The area of what's left of England includes the counties of Cornwall, Devon, Dorset, Hampshire, the Isle of Wight, Sussex, Surrey, part of south London and Kent.  London north of the Thames has been swallowed up by the ice, and there is a large swathe of rubble consisting of bits of buildings, roads, human artifacts and the like, referred to as "The Bin" along the edge of the ice.  The ice itself is called Branna and the area of southern England and the Channel/Manche Brogos.  Brogos is tundra with a few trees and is somewhat moor-like.  The onset of the ice age is referred to at the time as the Fimbulwinter and the sweep of the glaciers through the British Isles as the Balai.

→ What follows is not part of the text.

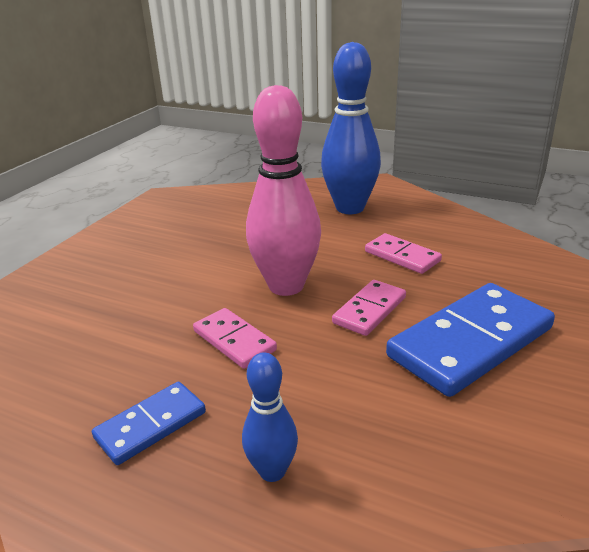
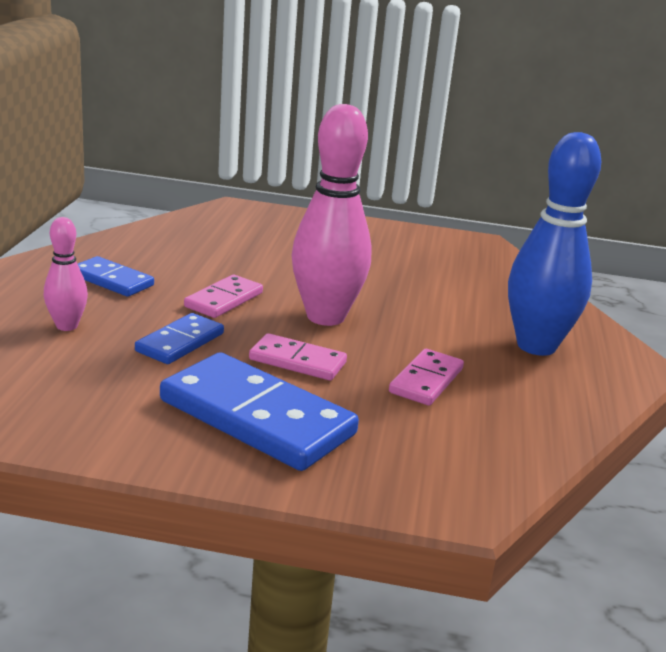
camera: 70 degrees right, 5 degrees down
blue bowling pin [242,352,298,482] -> pink bowling pin [44,217,88,331]
none -> blue domino [135,313,224,364]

So, having covered all that, this is the kind of setting I envisage at the moment.  The story mainly takes place in southern England and the former English Channel.  Although two thousand years have passed since the present day, technology is in most ways less advanced than it is today even though the knowledge exists to make it more advanced, giving things a kind of mid-twentieth century feel to them.  The world is mainly vegan and there is no official government.  Money and countries have ceased to exist.  There has been an ice age for over 1000 years.  Customs such as manners and taboos have replaced laws and most people in the area speak a revived Celtic language resembling Ancient British.  Su, a marine exobiologist born in the Tau Ceti system, has just arrived on the planet and has smuggled Cetian sea horses onto Earth, which she plans to keep secretly as pets.  This would be frowned upon by most people, so she has to be surreptitious.  She has moved into a city called Cair Agnis in the Straits of Dover.  She visits her great-grandfather who lives in Cair Kent, formerly known as Canterbury, now in an area called Hedonia, next to Thanatos.  He reveals something about her ancestry and gives her a sculpture of a pregnant sea horse with an inscription on it in English, which piques her curiosity.  She then tries to find out what it says and realises that for some reason all knowledge of English has been hushed up.  Since she is naturally iconoclastic and breaks taboos, and also very curious, she is driven to find out what the inscription says and the more she is told not to, the more she tries to find out what happened.

I'm not saying any more.  Hope you find it interesting.  I'm raring to go in fact.  Two days until I start and I can't wait.